アイヌ民族の祭りに関する読解文によると、この祭りは毎夏何日間にわたって営まれますか。

読解文:
※ ※ ※
北海道の日高山脈の山奥で30年以上続いているアイヌ民族のお祭りがあります。毎夏6日間にわたって、アイヌ伝統の踊りや儀式が営まれます。ホームページはなく告知はほとんどされていませんが、国内外から500人以上の人が集まります。今年で34回目となる奇祭「アイヌモシリ」。人里離れた山奥で開かれるこのお祭りをなぜ続けているのでしょう。リーダーとしてこの祭りを率いるアシリ・レラさんに話を聞きました。
目次
先祖とともに6日間過ごす
ーーこの祭りはどのようなものなのでしょうか?
「アイヌ民族の歴史と伝統を語り継ぐ6日間のお祭りです。アイヌが代々大切にしてきた歌や踊りなどの伝統行事をします。初日と最終日には、アイヌの先祖を送り迎えする儀式を開きます。この期間中は火を絶やさず、先祖とともに一緒にすごします。日本のお盆の風習と似たようなものですね。子どもが参加するゲーム大会や運動会、また国内外のさまざまな文化を紹介する催しを開いています」
※ ※ ※
保存データ
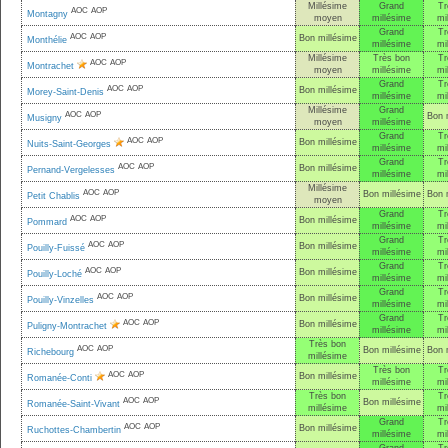
Millésime
Grand
Tr
AOC
AOP
Montagny
moyen
millésime
mi
Grand
Tr
AOC
AOP
Bon millésime
Monthélie
millésime
mi
Millésime
Très bon
Tr
AOC
AOP
Montrachet
moyen
millésime
mi
Grand
Tr
AOC
AOP
Bon millésime
Morey-Saint-Denis
millésime
mi
Millésime
Grand
AOC
AOP
Bon 
Musigny
moyen
millésime
Grand
Tr
AOC
AOP
Bon millésime
Nuits-Saint-Georges
millésime
mi
Grand
Tr
AOC
AOP
Bon millésime
Pernand-Vergelesses
millésime
mi
Millésime
AOC
AOP
Bon millésime
Bon 
Petit Chablis
moyen
Grand
Tr
AOC
AOP
Bon millésime
Pommard
millésime
mi
Grand
Tr
AOC
AOP
Bon millésime
Pouilly-Fuissé
millésime
mi
Grand
Tr
AOC
AOP
Bon millésime
Pouilly-Loché
millésime
mi
Grand
Tr
AOC
AOP
Bon millésime
Pouilly-Vinzelles
millésime
mi
Grand
Tr
AOC
AOP
Bon millésime
Puligny-Montrachet
millésime
mi
Très bon
AOC
AOP
Bon millésime
Bon 
Richebourg
millésime
Très bon
Tr
AOC
AOP
Bon millésime
Romanée-Conti
millésime
mi
Très bon
Tr
AOC
AOP
Bon millésime
Romanée-Saint-Vivant
millésime
mi
Grand
Tr
AOC
AOP
Bon millésime
Ruchottes-Chambertin
millésime
mi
※ ※ ※
解答: 6日間です。